DATA TO PROCESS:
= = = =

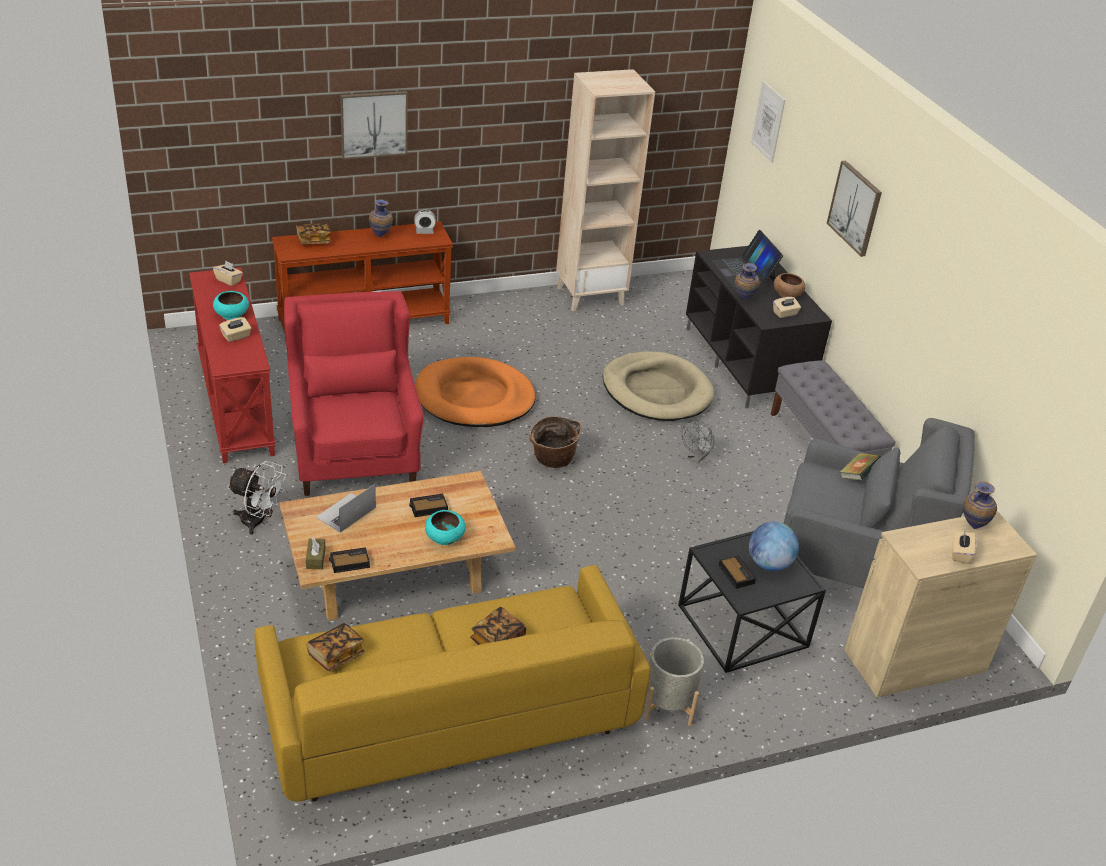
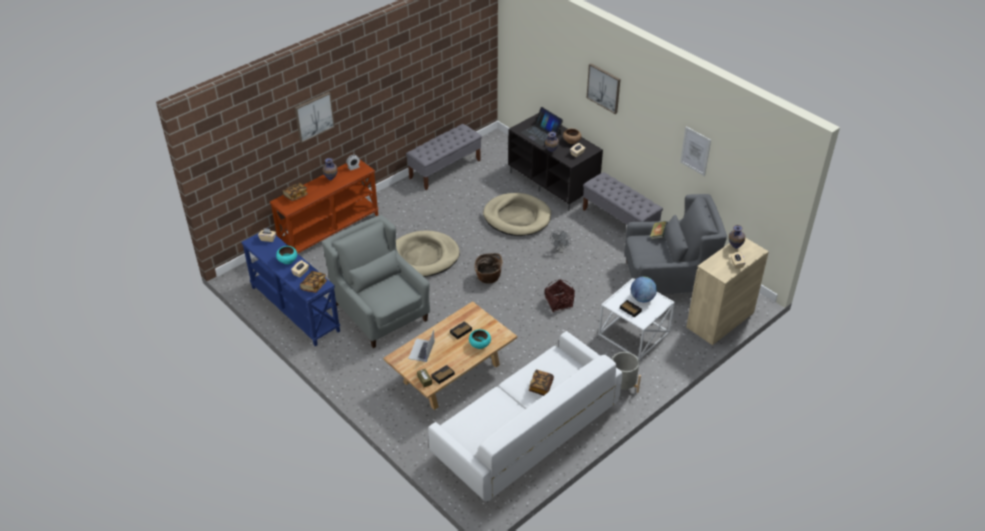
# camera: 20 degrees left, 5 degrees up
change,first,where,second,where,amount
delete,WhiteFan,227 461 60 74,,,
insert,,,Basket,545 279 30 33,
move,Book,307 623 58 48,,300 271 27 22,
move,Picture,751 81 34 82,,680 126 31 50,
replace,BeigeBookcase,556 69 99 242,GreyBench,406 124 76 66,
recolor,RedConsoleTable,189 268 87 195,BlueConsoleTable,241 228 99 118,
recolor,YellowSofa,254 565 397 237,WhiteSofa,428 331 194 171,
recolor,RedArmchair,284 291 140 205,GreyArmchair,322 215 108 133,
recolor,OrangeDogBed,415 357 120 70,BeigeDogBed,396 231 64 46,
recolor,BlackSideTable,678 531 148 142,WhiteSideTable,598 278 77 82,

= = = =

EXERCISE:
Repeat the whole listing above word for word, but keep any picture out of it.

TASK RESULT:
# camera: 20 degrees left, 5 degrees up
change,first,where,second,where,amount
delete,WhiteFan,227 461 60 74,,,
insert,,,Basket,545 279 30 33,
move,Book,307 623 58 48,,300 271 27 22,
move,Picture,751 81 34 82,,680 126 31 50,
replace,BeigeBookcase,556 69 99 242,GreyBench,406 124 76 66,
recolor,RedConsoleTable,189 268 87 195,BlueConsoleTable,241 228 99 118,
recolor,YellowSofa,254 565 397 237,WhiteSofa,428 331 194 171,
recolor,RedArmchair,284 291 140 205,GreyArmchair,322 215 108 133,
recolor,OrangeDogBed,415 357 120 70,BeigeDogBed,396 231 64 46,
recolor,BlackSideTable,678 531 148 142,WhiteSideTable,598 278 77 82,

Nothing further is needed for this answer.